ISM nonmanufacturing index slows to four-month low in April

Reuters
Workers pack and ship customer orders at the 750,000-square-foot Amazon warehouse on August 1, 2017 in Romeoville, Ill.

The numbers: The Institute for Supply Management said its nonmanufacturing index fell to a four-month in April to a reading of 56.8%, down from 58.8% in March. The index has fallen three months in a row after hitting a cycle high in January.

Any reading above 50% indicates improving conditions. Economists polled by MarketWatch expected a reading of 58%.

A related gauge of the health of the services sectors, the IHS Markit U.S. services PMI, edged up to 54.6 from 54.

What happened: Respondents started talking about rising labor and product costs, even as they said the economy is still rolling along. The prices component edged up 0.3 points to 61.8%.

Employment and supplier delivery components fell.

The big picture: The U.S. economy is still in good shape — perhaps too good, as the concern over rising prices demonstrate. That’s why the Federal Reserve signaled Wednesday it was likely to keep lifting interest rates this year.

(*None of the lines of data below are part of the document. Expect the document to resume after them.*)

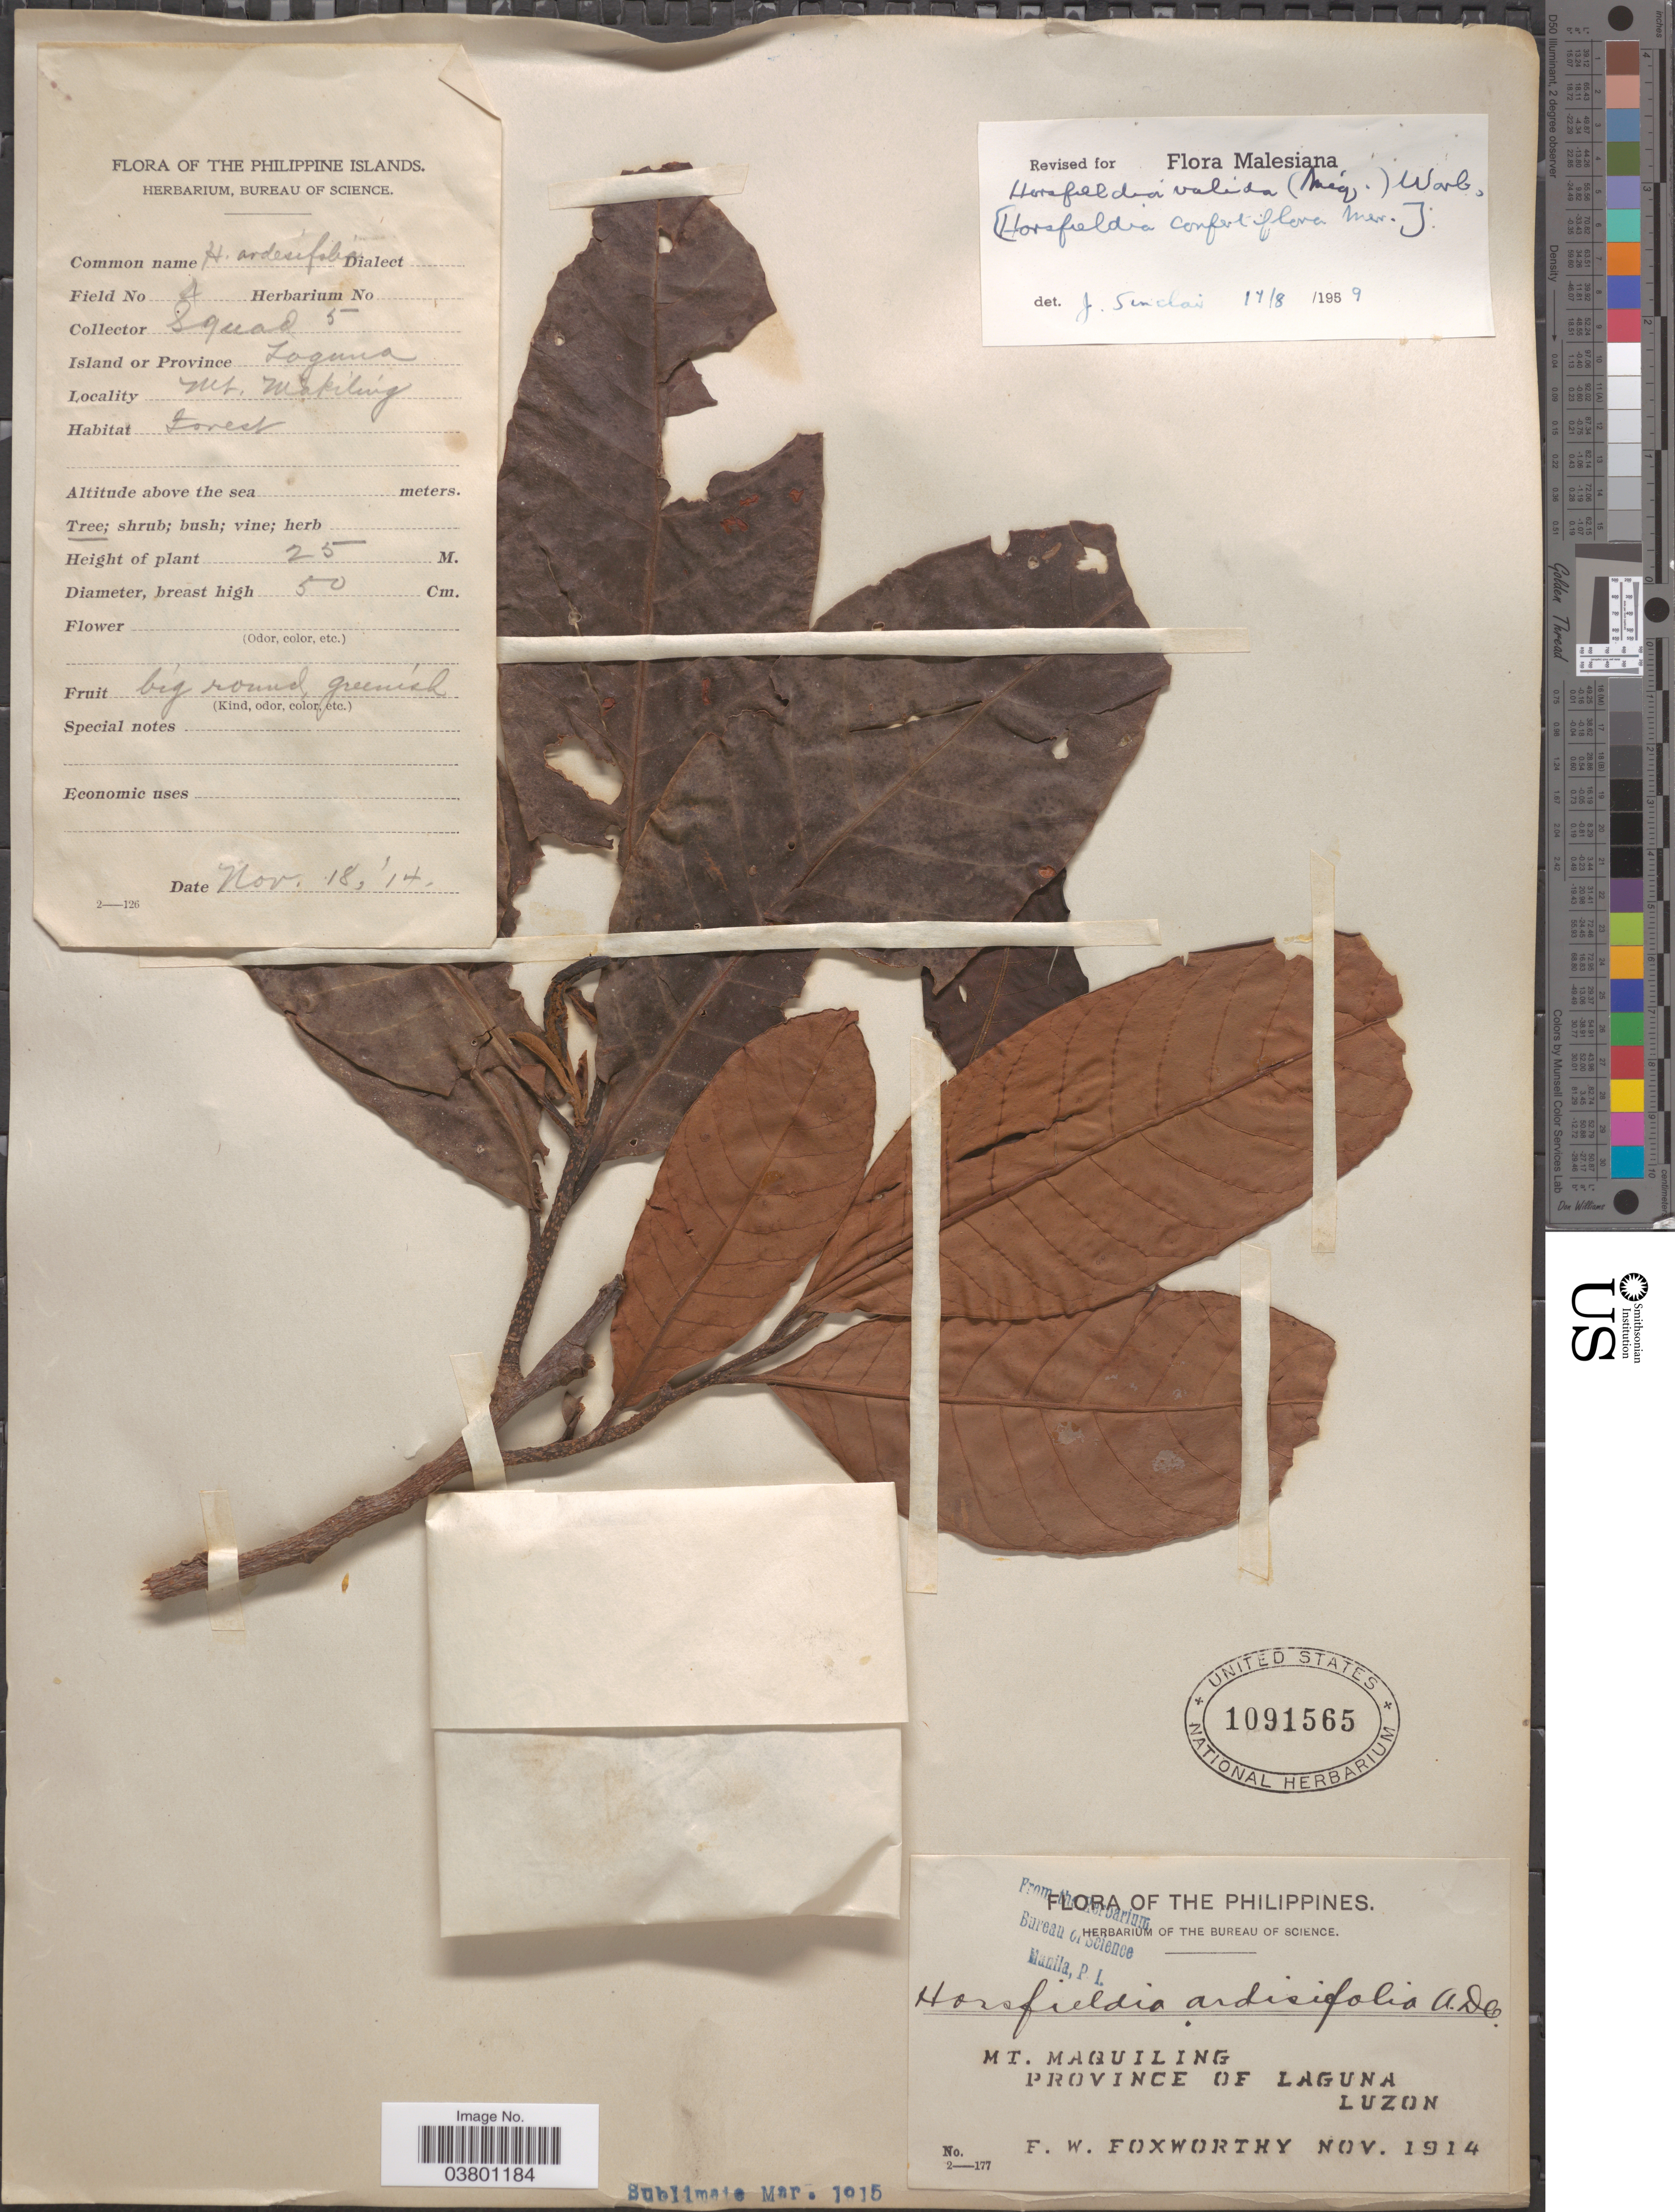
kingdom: Plantae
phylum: Tracheophyta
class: Magnoliopsida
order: Magnoliales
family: Myristicaceae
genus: Horsfieldia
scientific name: Horsfieldia costulata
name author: (Miq.) Warb.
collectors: F. W. Foxworthy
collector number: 4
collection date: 1914-11-18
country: Philippines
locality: Mt. Maquiling. Province of Laguna. Luzon.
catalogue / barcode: US 1091565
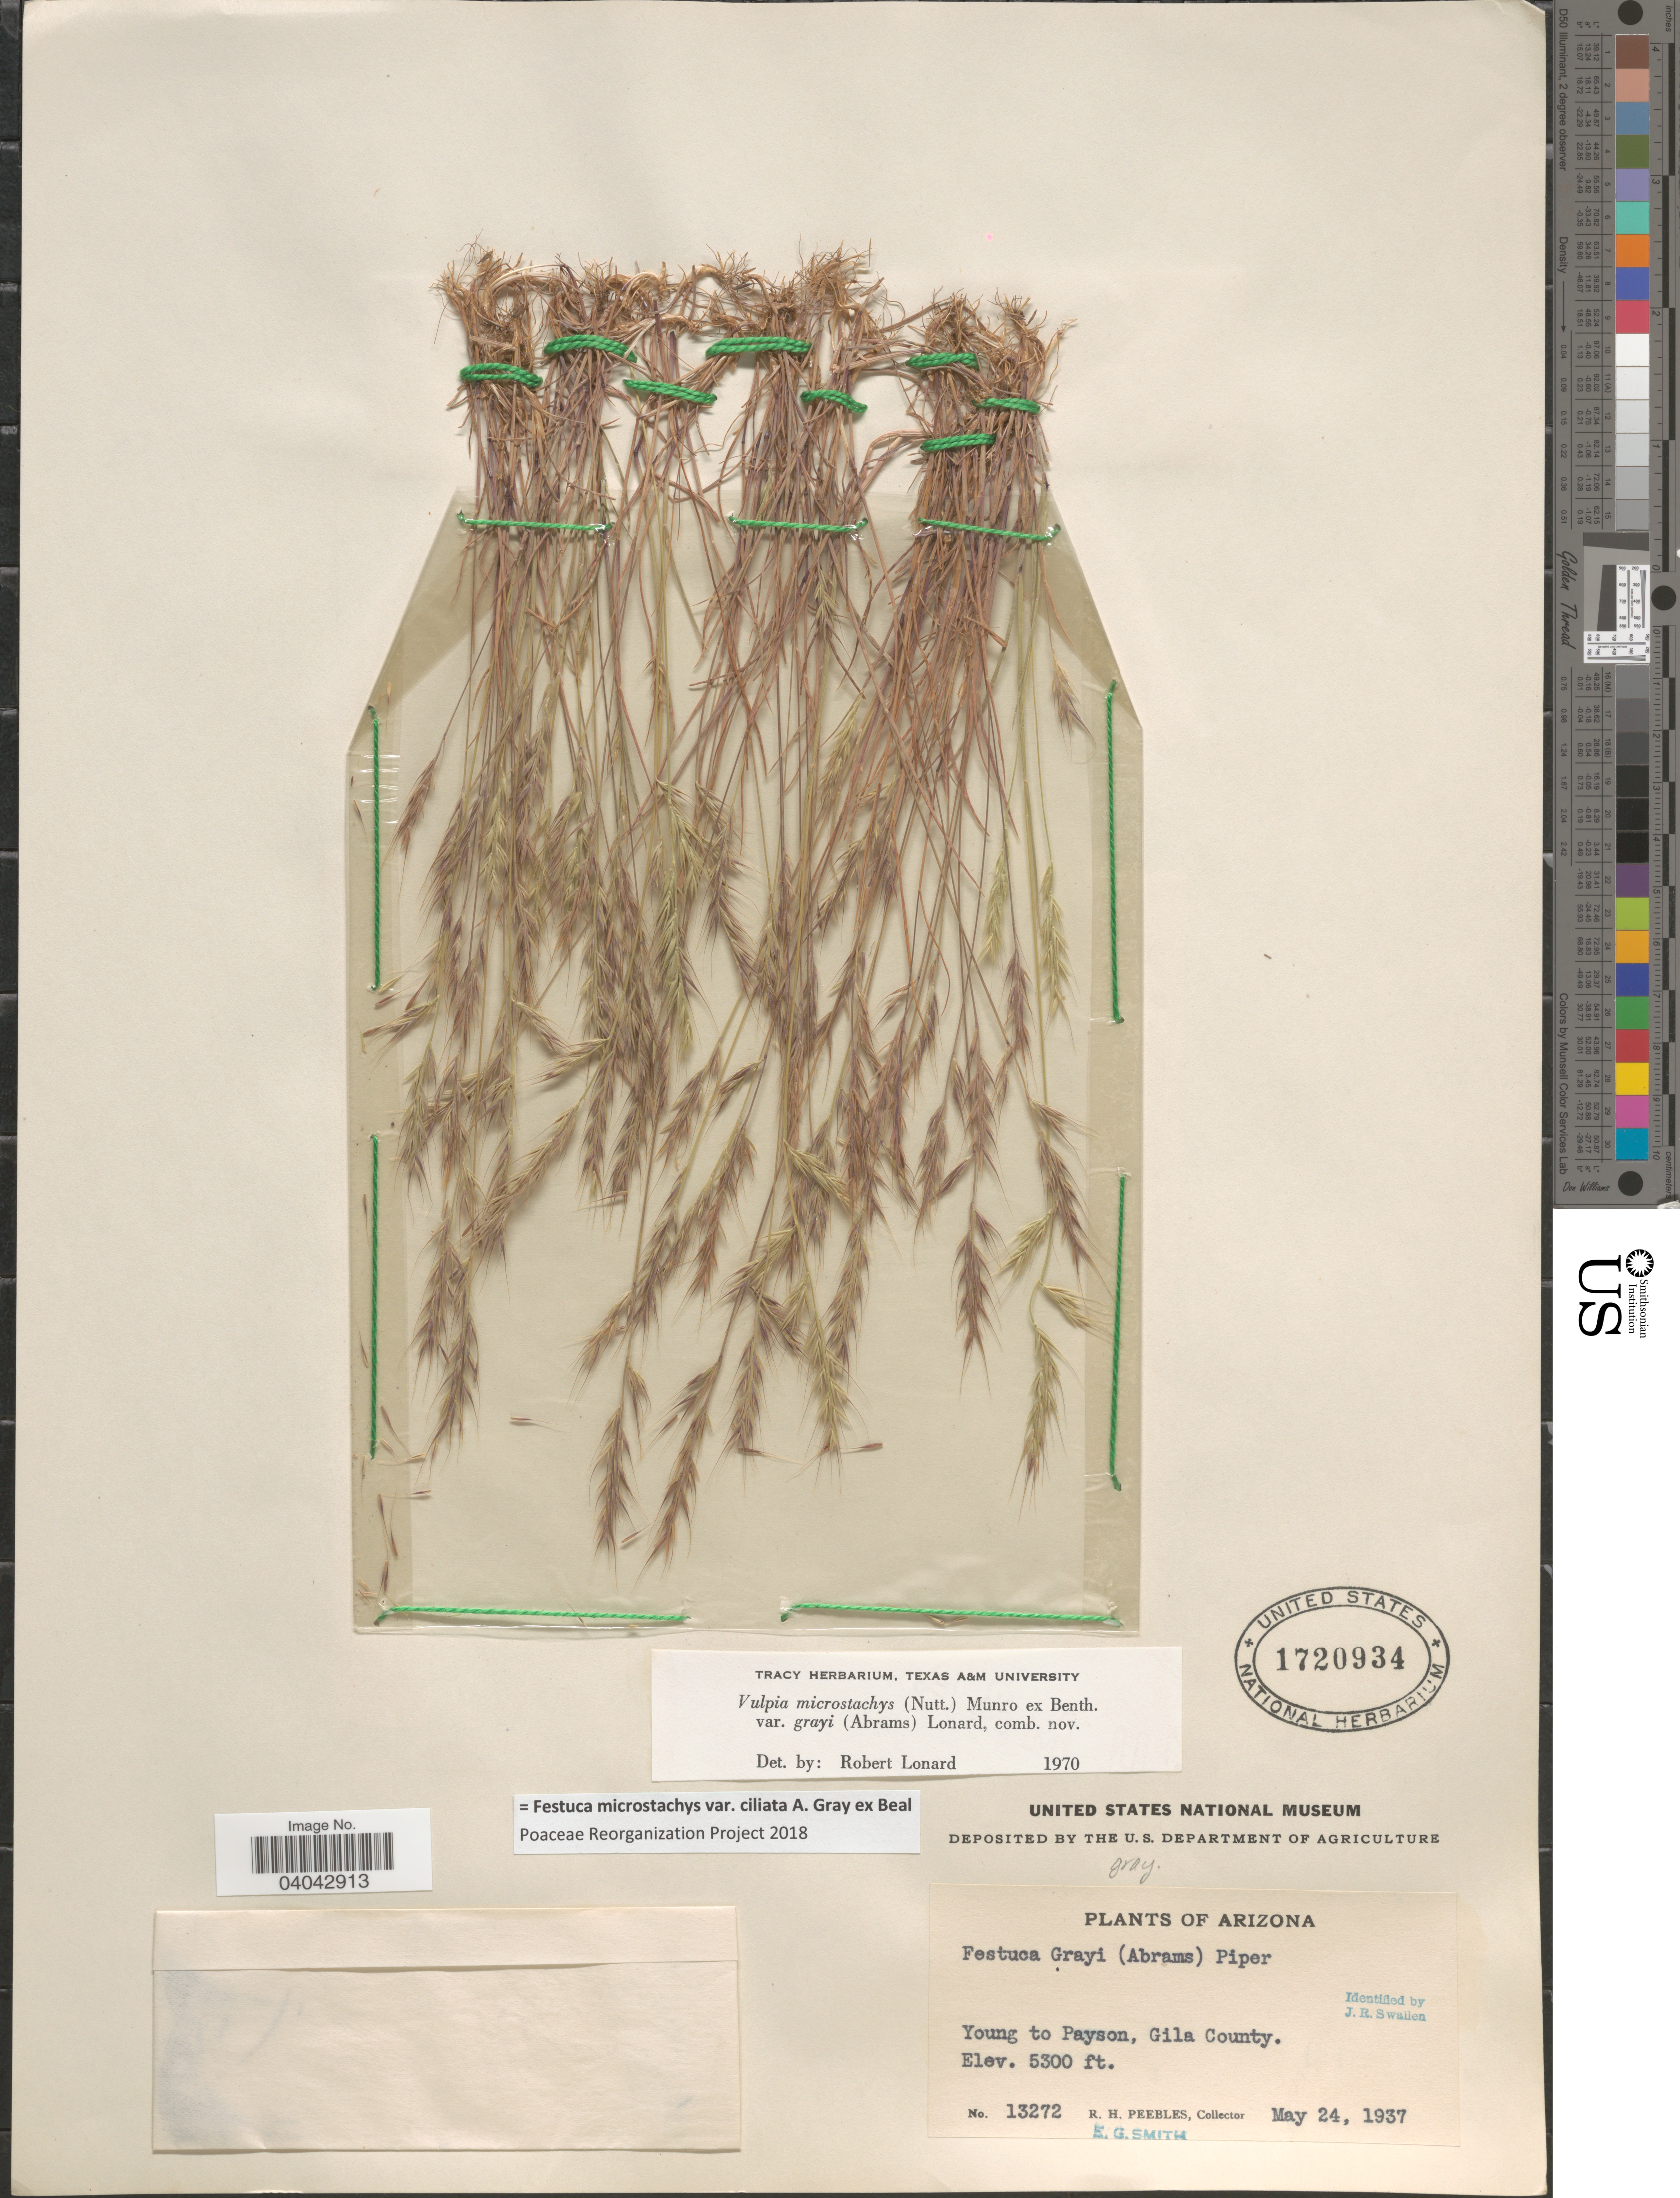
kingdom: Plantae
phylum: Tracheophyta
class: Liliopsida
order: Poales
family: Poaceae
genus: Festuca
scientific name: Festuca microstachys var. ciliata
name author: A. Gray ex W.J. Beal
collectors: R. H. Peebles & E. G. Smith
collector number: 13272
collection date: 1937-05-24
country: United States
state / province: Arizona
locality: Young to Payson, Gila County.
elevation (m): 1615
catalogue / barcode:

ISM said the April reading corresponds to a 2.9% increase in real gross domestic product on an annualized basis.

What they’re saying: “National shortage of Class-A drivers and the increased demand for logistics is resulting in an increase in the cost of goods,” said one manager in the accommodation and food services business.

“The trade tensions are impacting purchasing of steel and are causing suppliers to send letters of concern regarding contracted purchases for this year and the future based on these proposed tariffs,” said a manager in the construction industry.

Market reaction: Little, if any. U.S. stocks were struggling on Thursday, with the Dow Jones Industrial  sliding over 180 points. The yield on the 10-year Treasury   slipped slightly.